La marque toulousaine ILYA, qui commercialise le capteur ILO, a remporté une Médaille d’Argent au Concours Lépine International Paris 2024. Commercialisé depuis l’été 2023, le capteur ILO compte aujourd’hui environ 2000 utilisateurs pros et particuliers, principalement en France et en Belgique. La société, conçue à Toulouse et fabriquée en Occitanie, assemble une partie de ses capteurs dans un ESAT à Colomiers. Un produit qui porte donc aussi un projet social, au-delà de l’écologie.
Les limites qu’il faut dire
Le capteur seul ne fait pas tout. C’est un outil de sensibilisation, pas un réducteur de débit. Il ne consomme pas d’énergie en phase d’usage, mais son impact positif dépend d’une diminution de consommation d’eau chaude suffisante pour compenser l’impact lié à sa fabrication. : si vous regardez le chiffre monter à 60 litres chaque matin sans changer vos habitudes, l’appareil n’a servi à rien.
Le capteur nécessite un débit minimum de 8 litres par minute pour fonctionner. Les pommeaux très économiques (moins de 6 L/min) pourraient donc poser un problème de compatibilité. Et si l’objectif est vraiment de réduire la consommation en profondeur, coupler le capteur à un pommeau à faible débit reste la combinaison la plus efficace : avec un pommeau économique, une douche de 5 minutes ne consomme plus que 30 litres, grâce à un débit limité à 6 L/min, avec une sensation identique à une douche classique.

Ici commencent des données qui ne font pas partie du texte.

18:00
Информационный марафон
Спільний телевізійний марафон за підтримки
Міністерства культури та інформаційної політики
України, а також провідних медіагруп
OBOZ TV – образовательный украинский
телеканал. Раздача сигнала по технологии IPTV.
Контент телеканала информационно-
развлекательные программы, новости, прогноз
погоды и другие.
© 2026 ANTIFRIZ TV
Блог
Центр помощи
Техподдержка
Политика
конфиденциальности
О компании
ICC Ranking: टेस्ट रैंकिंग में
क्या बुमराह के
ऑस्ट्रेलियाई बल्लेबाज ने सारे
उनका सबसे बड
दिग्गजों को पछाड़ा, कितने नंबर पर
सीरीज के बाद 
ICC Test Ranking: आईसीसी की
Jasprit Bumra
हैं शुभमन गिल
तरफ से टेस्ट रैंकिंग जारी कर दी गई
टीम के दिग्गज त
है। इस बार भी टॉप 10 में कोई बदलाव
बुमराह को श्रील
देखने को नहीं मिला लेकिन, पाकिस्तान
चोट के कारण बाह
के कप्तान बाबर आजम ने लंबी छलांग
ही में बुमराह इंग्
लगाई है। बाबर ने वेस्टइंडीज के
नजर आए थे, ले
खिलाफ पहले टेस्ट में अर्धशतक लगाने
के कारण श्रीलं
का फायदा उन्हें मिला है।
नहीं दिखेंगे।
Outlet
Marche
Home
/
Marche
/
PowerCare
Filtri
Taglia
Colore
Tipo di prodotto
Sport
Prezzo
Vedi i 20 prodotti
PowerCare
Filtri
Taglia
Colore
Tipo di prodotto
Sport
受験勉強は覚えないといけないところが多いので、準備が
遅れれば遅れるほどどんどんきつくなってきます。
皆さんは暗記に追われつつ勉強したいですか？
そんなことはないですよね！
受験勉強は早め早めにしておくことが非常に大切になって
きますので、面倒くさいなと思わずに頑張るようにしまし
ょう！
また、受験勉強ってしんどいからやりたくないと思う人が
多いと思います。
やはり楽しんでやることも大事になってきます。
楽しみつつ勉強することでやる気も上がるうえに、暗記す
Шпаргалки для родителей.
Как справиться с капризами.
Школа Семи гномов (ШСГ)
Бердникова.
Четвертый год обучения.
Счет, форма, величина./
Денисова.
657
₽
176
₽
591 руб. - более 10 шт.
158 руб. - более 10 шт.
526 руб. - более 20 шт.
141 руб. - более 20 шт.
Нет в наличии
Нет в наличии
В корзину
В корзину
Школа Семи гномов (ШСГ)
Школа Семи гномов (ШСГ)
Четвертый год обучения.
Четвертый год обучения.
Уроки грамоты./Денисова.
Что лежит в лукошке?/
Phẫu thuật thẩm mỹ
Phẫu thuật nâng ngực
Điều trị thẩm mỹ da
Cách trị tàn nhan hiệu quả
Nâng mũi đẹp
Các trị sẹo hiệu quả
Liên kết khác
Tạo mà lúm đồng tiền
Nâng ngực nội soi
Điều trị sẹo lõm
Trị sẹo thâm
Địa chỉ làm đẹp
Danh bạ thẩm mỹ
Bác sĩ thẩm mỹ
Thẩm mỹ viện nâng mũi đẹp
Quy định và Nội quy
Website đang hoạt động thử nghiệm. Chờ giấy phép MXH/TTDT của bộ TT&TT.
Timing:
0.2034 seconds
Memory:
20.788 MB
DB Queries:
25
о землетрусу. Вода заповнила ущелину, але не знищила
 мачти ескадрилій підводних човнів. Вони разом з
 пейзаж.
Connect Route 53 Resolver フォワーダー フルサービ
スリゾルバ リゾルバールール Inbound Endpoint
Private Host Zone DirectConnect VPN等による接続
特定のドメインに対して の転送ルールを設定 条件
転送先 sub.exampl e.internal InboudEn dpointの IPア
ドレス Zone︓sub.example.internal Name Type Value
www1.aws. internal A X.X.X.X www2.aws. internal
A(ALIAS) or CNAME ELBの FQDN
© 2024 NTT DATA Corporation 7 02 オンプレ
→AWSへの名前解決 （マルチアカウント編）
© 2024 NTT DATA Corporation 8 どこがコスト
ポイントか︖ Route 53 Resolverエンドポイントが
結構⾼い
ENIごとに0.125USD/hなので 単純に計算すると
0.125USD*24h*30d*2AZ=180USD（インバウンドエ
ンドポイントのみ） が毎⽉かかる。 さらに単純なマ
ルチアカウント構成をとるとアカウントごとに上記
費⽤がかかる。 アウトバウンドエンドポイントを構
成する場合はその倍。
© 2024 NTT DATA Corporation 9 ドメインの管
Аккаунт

Le marché s’est aussi enrichi de solutions bien plus radicales, mais bien plus chères. La douche cyclique d’ILYA filtre, désinfecte et réutilise l’eau en circuit fermé, avec seulement 5 litres d’eau neuve par session, pour un prix à partir de 1 500 euros. À l’autre bout du spectre, le capteur à 30-40 euros reste l’entrée en matière la plus accessible, celle qui provoque le déclic sans engagement financier lourd.

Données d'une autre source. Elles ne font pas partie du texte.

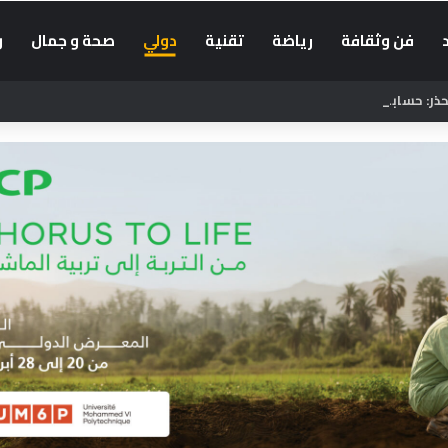
فن وثقافة
رياضة
تقنية
دولي
صحة و جمال
و
: حسابات أجنبية تضلل الراغبين في العبور إلى سبتة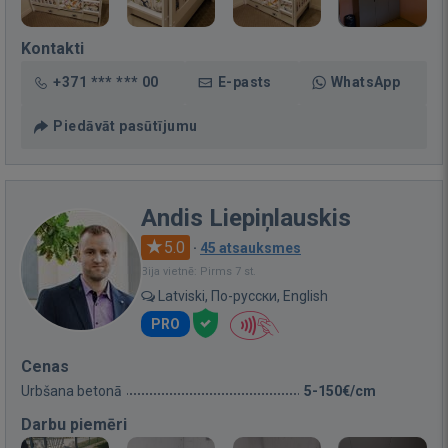
Kontakti
+371 *** *** 00
E-pasts
WhatsApp
Piedāvāt pasūtījumu
Andis Liepiņlauskis
5.0
·
45 atsauksmes
Bija vietnē: Pirms 7 st.
Latviski, По-русски, English
PRO
Cenas
Urbšana betonā
5-150€/cm
Darbu piemēri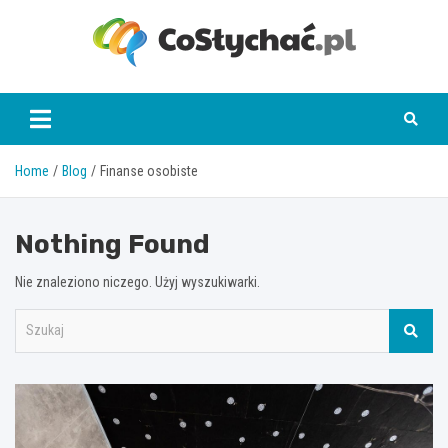
Skip
to
content
coslychac.pl
Home
Blog
Finanse osobiste
Nothing Found
Nie znaleziono niczego. Użyj wyszukiwarki.
S
z
u
k
a
j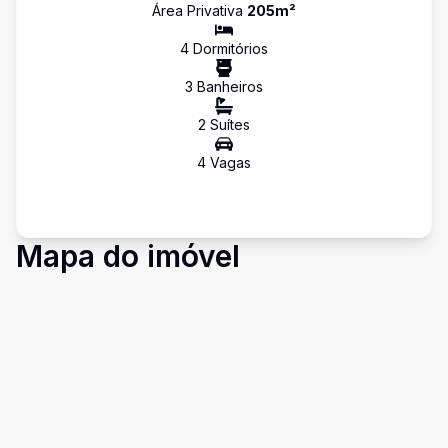
Área Privativa
205
m²
4
Dormitório
s
3
Banheiro
s
2
Suíte
s
4
Vaga
s
Mapa do imóvel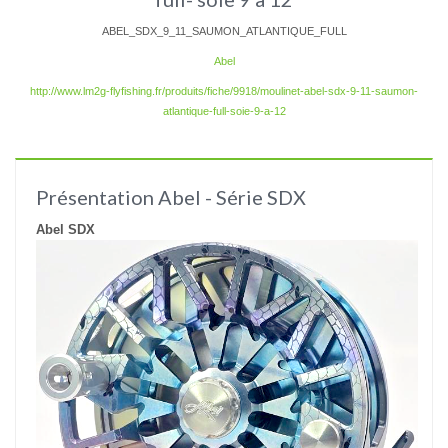
ABEL_SDX_9_11_SAUMON_ATLANTIQUE_FULL
Abel
http://www.lm2g-flyfishing.fr/produits/fiche/9918/moulinet-abel-sdx-9-11-saumon-
atlantique-full-soie-9-a-12
Présentation Abel - Série SDX
Abel SDX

Ce qu’un chiffre sur un écran fait, en réalité, c’est rendre tangible ce qui était abstrait. 78 litres, ça ne ressemble à rien jusqu’au moment où on réalise que c’est le contenu de trois caisses de bouteilles d’eau minérale, parties en 9 minutes. La prochaine étape logique, celle que les fabricants commencent à explorer, c’est la visualisation du coût en euros en temps réel, couplée à un historique consultable sur smartphone. Quand votre douche vous dira “ce matin, tu as dépensé 0,47 €”, les habitudes changeront encore plus vite. Et ce sera peut-être la fin définitive de la longue douche du dimanche matin.